The idea that slow solar wind plasma was once on closed field lines is supported by evidence that it once faced the kinds of extreme heating we know happens there.

"It's not about the temperature of the plasma when we measure it; it's about the temperature history of that plasma," said Aleida Higginson, a University of Michigan research scientist working at Goddard. "We can tell that the slow solar wind was much hotter in the past." In addition, the particular mix of elements that make up the slow solar wind matches well with those seen in the closed corona—but not with plasma that we know has always been on open field lines.

Current efforts to test these theories by spacecraft near Earth are stymied by the great distance between their measurements and the solar wind's origins (a lot can happen in 93 million miles). The key is getting close up, tracing the solar wind back to its source—and Parker Solar Probe will do just that.

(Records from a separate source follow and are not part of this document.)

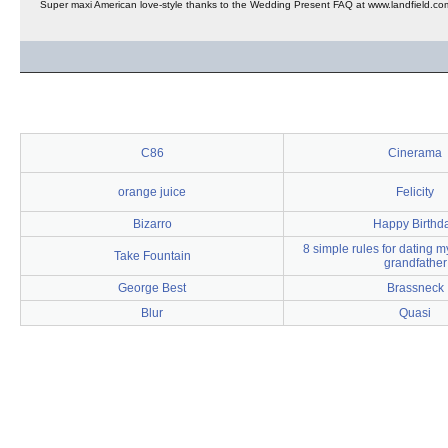
Super maxi American love-style thanks to the Wedding Present FAQ at www.landfield.co
C86
Cinerama
orange juice
Felicity
Bizarro
Happy Birthd
8 simple rules for dating 
Take Fountain
grandfather
George Best
Brassneck
Blur
Quasi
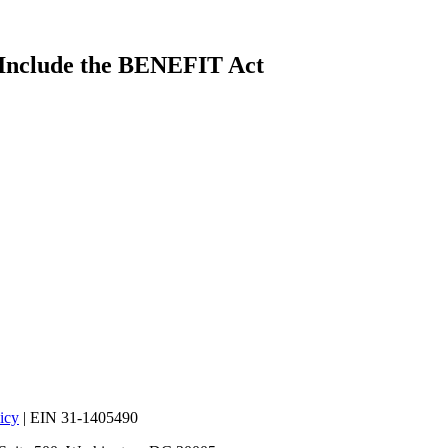
 Include the BENEFIT Act
icy
| EIN 31-1405490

"If we can measure the slow solar wind, and find it comes from the boundary between open and closed magnetic fields, then that supports the idea that magnetic reconnection gives rise to the slow solar wind," Klimchuk said.

Parker Solar Probe's instruments will collect downstream evidence of magnetic reconnection—a tell-tale sign that the closed-field-to-open-field theory is at play. Specific kinds of reconnection twist the resulting magnetic field in different ways, and Parker's instruments will measure the twists in these fields early on, before they have had much time to be distorted. In addition, close-up images of the nascent solar wind will tell us how coronal structures evolve as they propagate outward. This will help us answer a long-standing question whether the solar wind is a continuous or intermittent flow.

For scientists who crave data to test their theories, accurate measurements of the solar corona's magnetic fields will be invaluable. "That's why Parker's mission is so important," Higginson said. "It all traces back to understanding the detailed magnetic structure on the Sun."